Suç samur kürk olsa kimse üstüne almaz
[A] Kabahat istenmeyen bir sonuç olduğu için ne kadar süslü bir kılıfla da sunulsa kimse kabul etmek istemez. Kimse kabahati üzerine alıp, ben yaptım demez. Çünkü kınanacağını bilir.
Sular kararmak
[D] Yavaş yavaş akşam olmaya başlamak.
Sulu göz
[D] Gereksiz de olsa her şeye ağlayan.
Sulu sepken
[D] Yağmurla karışık yağan kar.
Surete bakma, sirete bak
[G.S] Kişinin dış görünüşü iyi veya fena olabilir, buna bakarak hüküm vermek doğru olmaz. Önemli olan insanın iç görünüşüdür. Duyguları, davranışları, duygularını dile getirişidir. Kişi hakkında hüküm verirken o kişinin iç görünüşünü dikkate almak gereklidir.
Suya götürür, susuz getirir
[D] Kandırmak. Karşısındakinden daha akıllı ve kurnaz olduğu için karşısındakini kolayca kandırır.
Suya sabuna dokunmamak
[D] Davranışlarını kimseyi gücendirmeyecek şekilde ayarlamak. Bir şeye karışmamak.
Suyu başından tutmak (kesmek)
[D] Bir işi esasından haletmek, ayrıntıları üzerinde durmamak.
Suyu çekilmiş değirmene dönmek
[D] Çalışıp hareket edemez duruma gelmek. Eli kolu bağlı kalmak.

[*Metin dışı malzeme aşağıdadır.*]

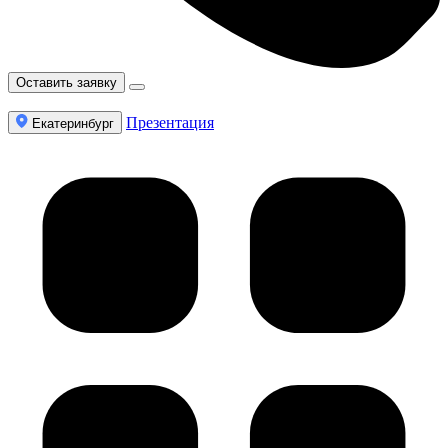
Оставить заявку
Презентация
Екатеринбург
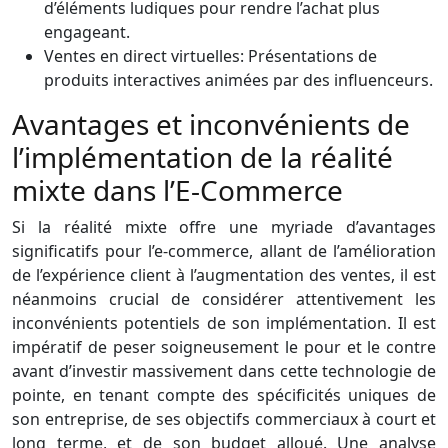
d’éléments ludiques pour rendre l’achat plus
engageant.
Ventes en direct virtuelles: Présentations de
produits interactives animées par des influenceurs.
Avantages et inconvénients de
l’implémentation de la réalité
mixte dans l’E-Commerce
Si la réalité mixte offre une myriade d’avantages
significatifs pour l’e-commerce, allant de l’amélioration
de l’expérience client à l’augmentation des ventes, il est
néanmoins crucial de considérer attentivement les
inconvénients potentiels de son implémentation. Il est
impératif de peser soigneusement le pour et le contre
avant d’investir massivement dans cette technologie de
pointe, en tenant compte des spécificités uniques de
son entreprise, de ses objectifs commerciaux à court et
long terme, et de son budget alloué. Une analyse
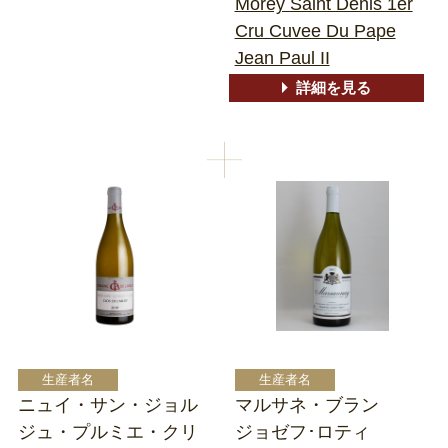
Morey Saint Denis 1er
Cru Cuvee Du Pape
Jean Paul II
詳細を見る
ニュイ・サン・ジョル
マルサネ・ブラン
ジュ・プルミエ・クリ
ジョゼフ･ロティ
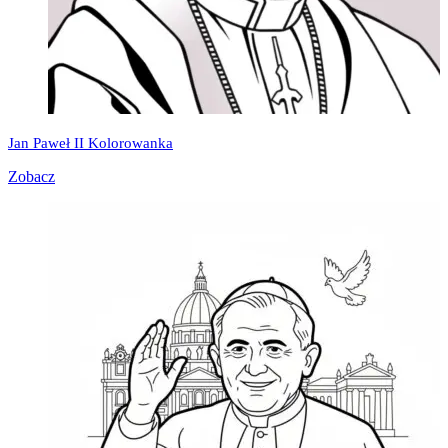
Jan Paweł II Kolorowanka
Zobacz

Suyu getiren de bir, testiyi kıran da
[A] Görevini tam yapan ile, başkalarının gölgesinde görev yapar gibi görünüp, boş oturan kimseleri birbirinden ayırmak lâzımdır. Her ikisinin de bir kabul edildiği toplumlar temelden sarsılırlar.

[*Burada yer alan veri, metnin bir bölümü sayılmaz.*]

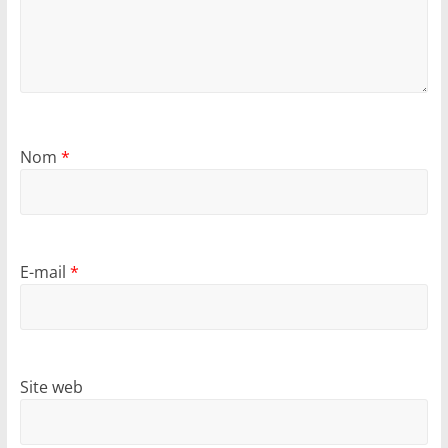
Nom
*
E-mail
*
Site web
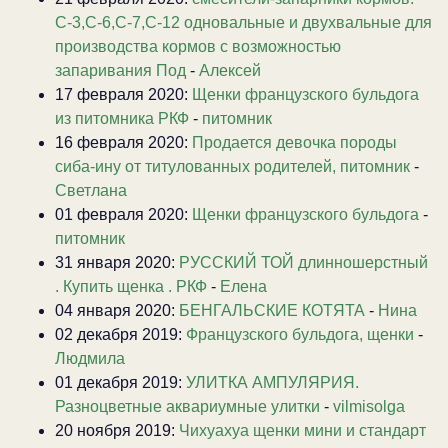
С-3,С-6,С-7,С-12 одновальные и двухвальные для
производства кормов с возможностью
запаривания Под
-
Алексей
17 февраля 2020:
Щенки французского бульдога
из питомника РКФ
-
питомник
16 февраля 2020:
Продается девочка породы
сиба-ину от титулованных родителей, питомник
-
Светлана
01 февраля 2020:
Щенки французского бульдога
-
питомник
31 января 2020:
РУССКИЙ ТОЙ длинношерстный
. Купить щенка . РКФ
-
Елена
04 января 2020:
БЕНГАЛЬСКИЕ КОТЯТА
-
Нина
02 декабря 2019:
Французского бульдога, щенки
-
Людмила
01 декабря 2019:
УЛИТКА АМПУЛЯРИЯ.
Разноцветные аквариумные улитки
-
vilmisolga
20 ноября 2019:
Чихуахуа щенки мини и стандарт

Suyun yavaş akanından, insanın yere bakanından kork
[A] Sessiz akan suyun ne zaman coşup taşacağı belli olmaz. Sessiz ve sakin duran kimsenin ise ne zaman, nerede nasıl davranacağı önceden bilinmediği için karşılaştığı bir olayda nasıl bir tepki vereceği hiç belli olmaz. Bazen küçük bir olaya büyük bir tepki vermeleri çok mümkündür.
Suyunca gitmek
[D] Kendi davranışlarını karşısındakinin davranışlarına uydurmak, ona uymak.
Suyunun suyu
[D] Çok çok uzaktan ilgisi olmak. Uzaktan akraba.